# Instruction
Reproduce the data word for word, keeping every line complete.

:: Records for the task ::

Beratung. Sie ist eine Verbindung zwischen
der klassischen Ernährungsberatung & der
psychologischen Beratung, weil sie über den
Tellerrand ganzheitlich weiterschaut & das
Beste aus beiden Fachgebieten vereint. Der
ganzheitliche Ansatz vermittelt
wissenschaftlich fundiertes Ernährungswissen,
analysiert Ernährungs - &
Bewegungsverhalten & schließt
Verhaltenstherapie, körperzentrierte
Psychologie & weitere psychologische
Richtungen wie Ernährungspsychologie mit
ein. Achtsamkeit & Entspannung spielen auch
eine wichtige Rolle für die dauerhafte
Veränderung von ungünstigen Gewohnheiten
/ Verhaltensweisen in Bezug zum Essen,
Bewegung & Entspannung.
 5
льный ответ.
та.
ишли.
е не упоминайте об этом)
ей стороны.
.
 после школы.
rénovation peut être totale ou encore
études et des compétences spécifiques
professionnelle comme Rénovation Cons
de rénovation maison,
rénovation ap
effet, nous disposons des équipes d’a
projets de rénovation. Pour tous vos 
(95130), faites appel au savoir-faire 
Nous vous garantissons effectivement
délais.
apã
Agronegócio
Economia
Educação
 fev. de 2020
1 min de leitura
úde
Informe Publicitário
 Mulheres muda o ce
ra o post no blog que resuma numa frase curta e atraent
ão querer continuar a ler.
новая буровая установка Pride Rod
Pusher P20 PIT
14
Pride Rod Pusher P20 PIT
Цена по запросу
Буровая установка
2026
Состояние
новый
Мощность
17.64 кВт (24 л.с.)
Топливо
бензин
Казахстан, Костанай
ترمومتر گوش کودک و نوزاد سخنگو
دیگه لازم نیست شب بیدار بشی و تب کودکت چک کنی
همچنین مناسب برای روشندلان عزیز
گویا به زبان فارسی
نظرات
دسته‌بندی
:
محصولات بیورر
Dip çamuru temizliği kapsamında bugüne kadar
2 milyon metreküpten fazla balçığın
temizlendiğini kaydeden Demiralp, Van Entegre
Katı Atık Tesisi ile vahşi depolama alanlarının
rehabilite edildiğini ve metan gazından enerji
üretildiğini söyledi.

:::

# Answer box
Beratung. Sie ist eine Verbindung zwischen
der klassischen Ernährungsberatung & der
psychologischen Beratung, weil sie über den
Tellerrand ganzheitlich weiterschaut & das
Beste aus beiden Fachgebieten vereint. Der
ganzheitliche Ansatz vermittelt
wissenschaftlich fundiertes Ernährungswissen,
analysiert Ernährungs - &
Bewegungsverhalten & schließt
Verhaltenstherapie, körperzentrierte
Psychologie & weitere psychologische
Richtungen wie Ernährungspsychologie mit
ein. Achtsamkeit & Entspannung spielen auch
eine wichtige Rolle für die dauerhafte
Veränderung von ungünstigen Gewohnheiten
/ Verhaltensweisen in Bezug zum Essen,
Bewegung & Entspannung.
 5
льный ответ.
та.
ишли.
е не упоминайте об этом)
ей стороны.
.
 после школы.
rénovation peut être totale ou encore
études et des compétences spécifiques
professionnelle comme Rénovation Cons
de rénovation maison,
rénovation ap
effet, nous disposons des équipes d’a
projets de rénovation. Pour tous vos 
(95130), faites appel au savoir-faire 
Nous vous garantissons effectivement
délais.
apã
Agronegócio
Economia
Educação
 fev. de 2020
1 min de leitura
úde
Informe Publicitário
 Mulheres muda o ce
ra o post no blog que resuma numa frase curta e atraent
ão querer continuar a ler.
новая буровая установка Pride Rod
Pusher P20 PIT
14
Pride Rod Pusher P20 PIT
Цена по запросу
Буровая установка
2026
Состояние
новый
Мощность
17.64 кВт (24 л.с.)
Топливо
бензин
Казахстан, Костанай
ترمومتر گوش کودک و نوزاد سخنگو
دیگه لازم نیست شب بیدار بشی و تب کودکت چک کنی
همچنین مناسب برای روشندلان عزیز
گویا به زبان فارسی
نظرات
دسته‌بندی
:
محصولات بیورر
Dip çamuru temizliği kapsamında bugüne kadar
2 milyon metreküpten fazla balçığın
temizlendiğini kaydeden Demiralp, Van Entegre
Katı Atık Tesisi ile vahşi depolama alanlarının
rehabilite edildiğini ve metan gazından enerji
üretildiğini söyledi.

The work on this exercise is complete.